Thoughts on building a LLM based product
In the past few months, if you haven't heard words like LLMs, Generative AI, AI, and how it is taking our jobs away, you are probably at some fancy cozy remote island enjoying life and not caring about what I'm writing up here anyway.
As I was not at some fancy cozy remote island in the past couple of months, I had the opportunity of building a product around LLM and I have to say that my feelings are mixed. So here are some of those "yes but" feelings I had about working with LLMs:
- It feels like you can quickly solve any problem with it but it's so hard to guarantee that the problem is solved. First time when it fails solving it, it may create its own problem to solve, it loves hallucinating sometimes.
- It can take you a few seconds to do what you need through chat UI, which any of the LLMs offer these days, but it may be almost impossible to do that using their API. That can easily lead you to underestimate the effort needed to achieve the desired solution. Most of the time, you'll face a bunch of other issues that you'll need to take care of which can be very time-consuming (e.g. UI easily accepts PDFs but API of it can just not offer that, you start experiencing timeouts from time to time as sometimes processing takes too long, etc).

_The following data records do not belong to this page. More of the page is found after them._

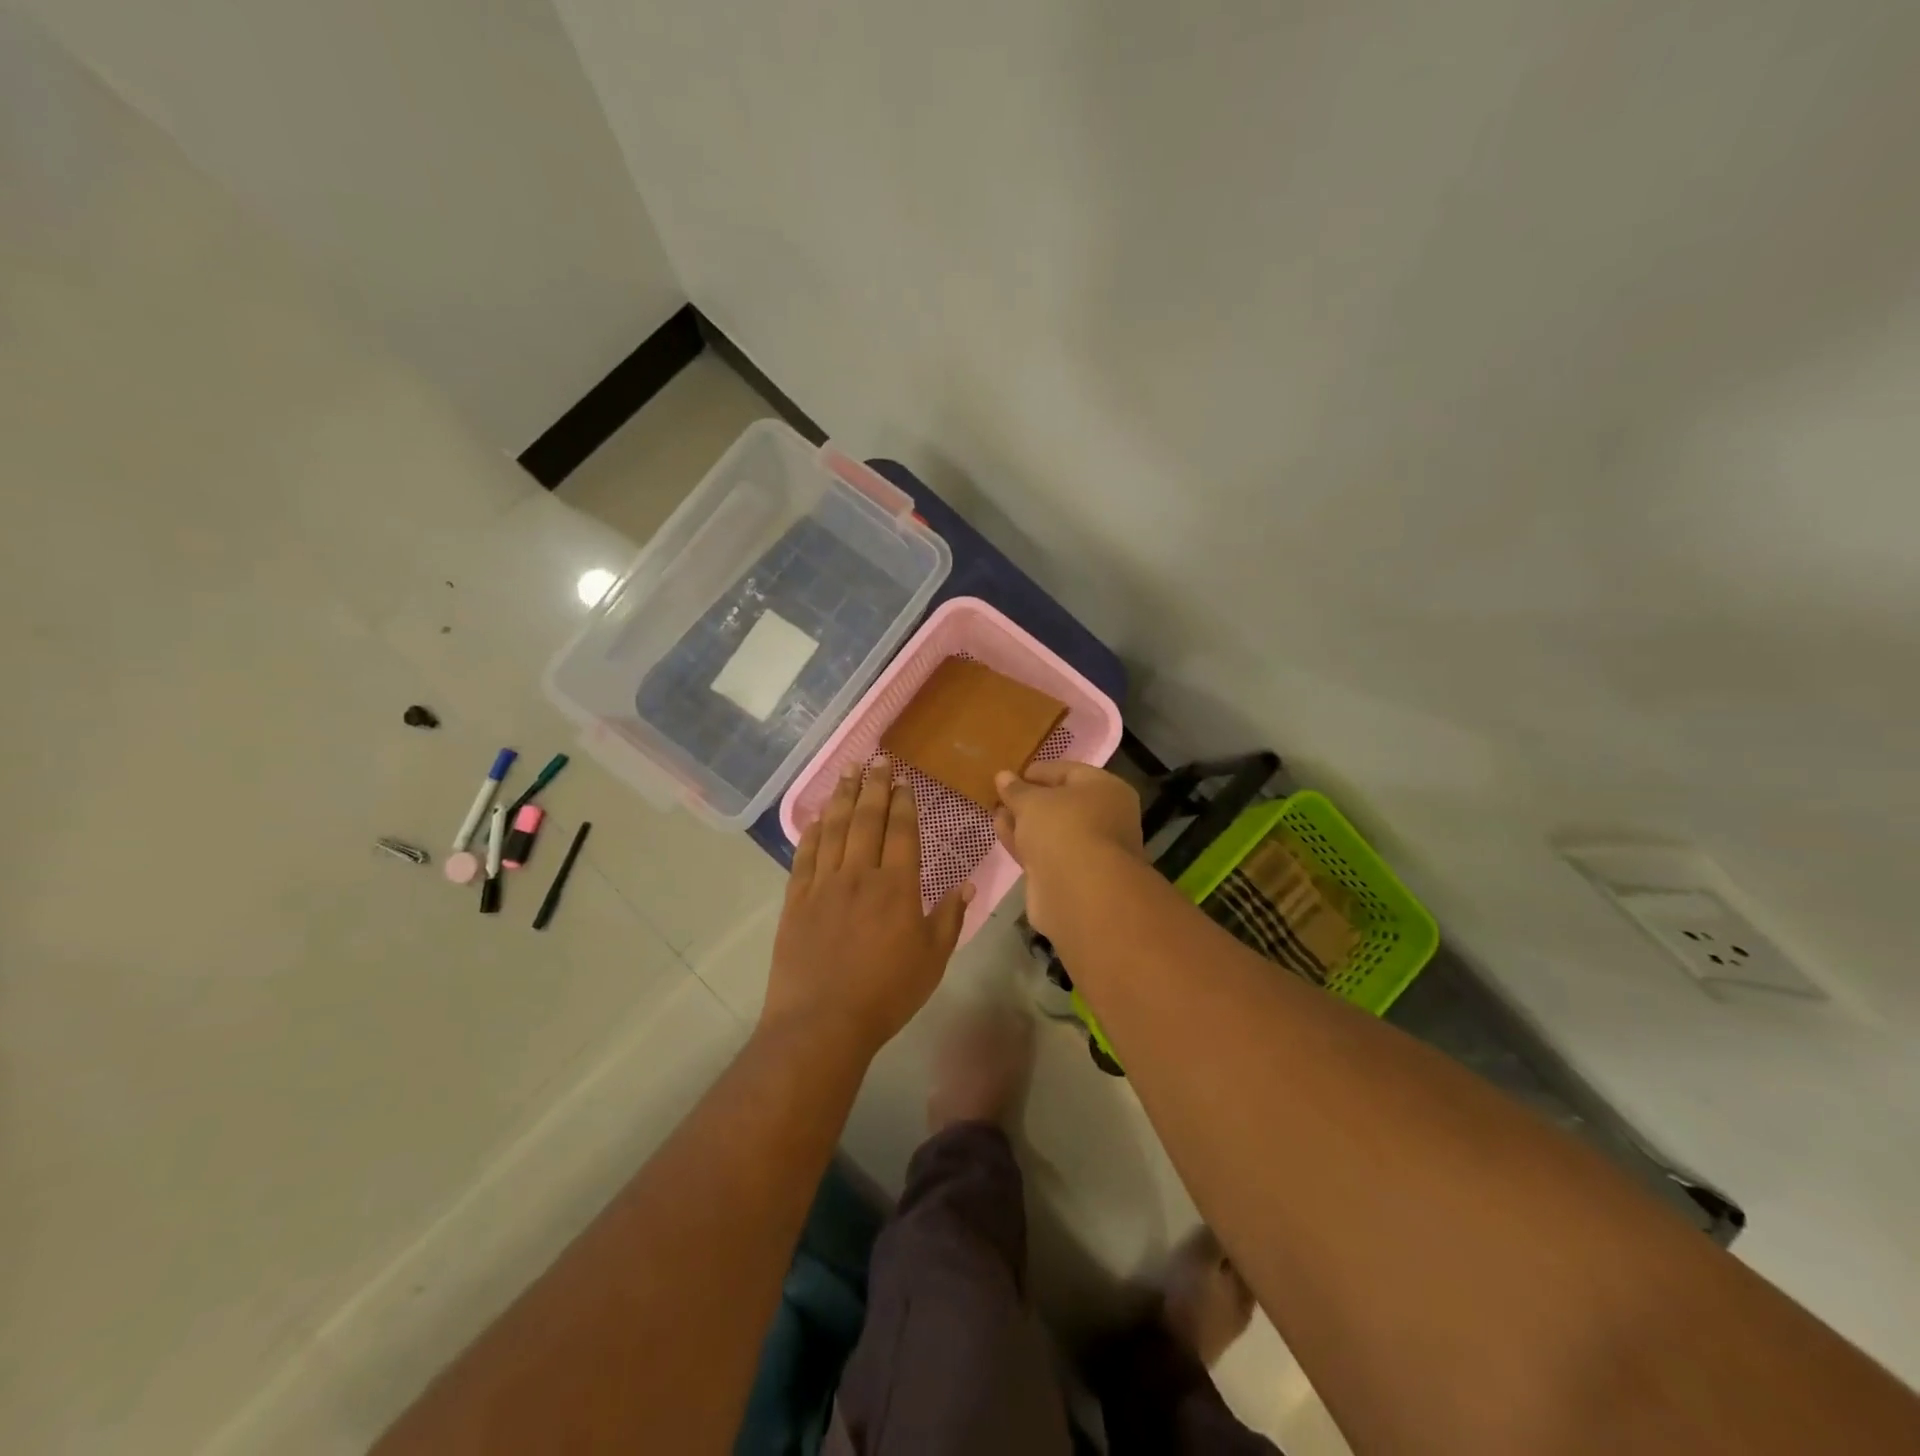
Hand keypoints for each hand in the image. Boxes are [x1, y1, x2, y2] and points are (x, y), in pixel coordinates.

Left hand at [768, 757, 969, 1055]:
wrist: (822, 1022)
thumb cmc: (886, 994)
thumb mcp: (932, 960)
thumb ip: (949, 918)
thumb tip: (966, 884)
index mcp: (897, 887)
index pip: (901, 832)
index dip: (903, 803)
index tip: (903, 780)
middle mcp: (859, 875)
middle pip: (867, 820)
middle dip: (874, 786)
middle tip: (877, 760)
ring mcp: (823, 884)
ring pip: (835, 829)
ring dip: (843, 797)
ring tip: (849, 772)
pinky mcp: (796, 899)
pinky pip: (805, 855)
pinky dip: (812, 831)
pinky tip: (818, 816)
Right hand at [993, 762, 1143, 934]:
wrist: (1079, 893)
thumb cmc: (1063, 829)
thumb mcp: (1033, 801)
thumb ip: (1016, 789)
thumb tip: (1003, 776)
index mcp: (1106, 790)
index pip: (1069, 772)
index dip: (1039, 771)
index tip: (1010, 774)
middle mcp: (1104, 818)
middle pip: (1061, 803)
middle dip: (1029, 799)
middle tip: (1000, 795)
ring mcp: (1088, 850)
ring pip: (1051, 830)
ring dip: (1023, 821)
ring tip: (995, 812)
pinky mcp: (1070, 876)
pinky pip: (1044, 851)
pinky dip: (1024, 842)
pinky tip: (1000, 831)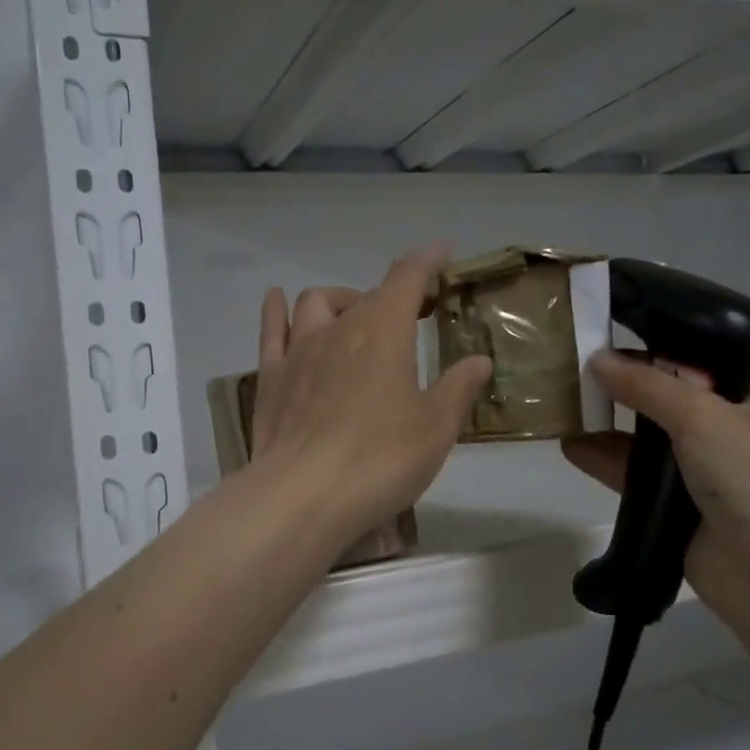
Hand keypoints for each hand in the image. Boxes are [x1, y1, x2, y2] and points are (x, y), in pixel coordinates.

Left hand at [249, 248, 491, 552]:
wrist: (303, 496)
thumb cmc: (380, 459)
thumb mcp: (435, 428)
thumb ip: (458, 388)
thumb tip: (478, 360)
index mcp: (384, 332)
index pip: (407, 277)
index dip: (426, 260)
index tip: (442, 252)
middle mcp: (339, 329)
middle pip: (367, 295)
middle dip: (394, 295)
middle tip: (413, 314)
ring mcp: (298, 351)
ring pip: (316, 303)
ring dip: (341, 301)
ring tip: (354, 317)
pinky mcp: (270, 378)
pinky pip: (272, 330)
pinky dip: (279, 311)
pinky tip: (278, 301)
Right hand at [561, 352, 749, 622]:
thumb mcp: (700, 414)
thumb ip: (646, 385)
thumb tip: (596, 358)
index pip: (700, 365)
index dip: (656, 353)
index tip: (611, 341)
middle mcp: (729, 433)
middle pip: (668, 402)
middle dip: (625, 389)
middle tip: (578, 371)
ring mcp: (703, 475)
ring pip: (647, 442)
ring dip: (609, 427)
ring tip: (565, 406)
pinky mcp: (677, 510)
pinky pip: (634, 478)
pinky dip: (604, 462)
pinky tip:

- It can produce any answer you can think of but it can be very hard to have consistent responses. With that said, if you need such a solution, most likely LLMs are not what you are looking for. It may require a lot of prompt engineering, post-processing and still, you won't be able to guarantee how consistent the answers are.
- It often happens that today you are not able to solve something but tomorrow there is suddenly a new fancy model that takes care of exactly what you need. That can be very frustrating for software engineers as not many things rely on you but you hope that someone else will do the job for you.
Let's put it this way. In some magic world, you are walking across green fields, enjoying the sun and the sound of birds, having only your magic wand called LLM with you, and feeling powerful. Out of the blue, you've heard some strange noise and noticed that you are being ambushed by bad guys. You are not scared at all, why would you, you have your magic wand with you, just tell magic words, and problem solved. You are raising a magic wand in the air and telling magic words "Please make me invisible!". Immediately, a huge puff of smoke erupts from the wand. The wand grants your wish, you are now invisible, but there is also one more deal. It makes everything else invisible to you, leaving you blind and helpless, stumbling around. In the end, you did manage to escape bad folks but next time, you might consider being more precise in what you are prompting your magic wand to do.
Conclusion
Building a LLM based product is a mix of fun and frustration. You will experience a lot of interesting engineering problems to solve but also a lot of annoying stuff like tweaking a prompt for hours to get better results. It may be challenging to fully depend on LLM's responses for building a reliable product but it does provide a solid foundation and most likely you will need to do last mile delivery yourself.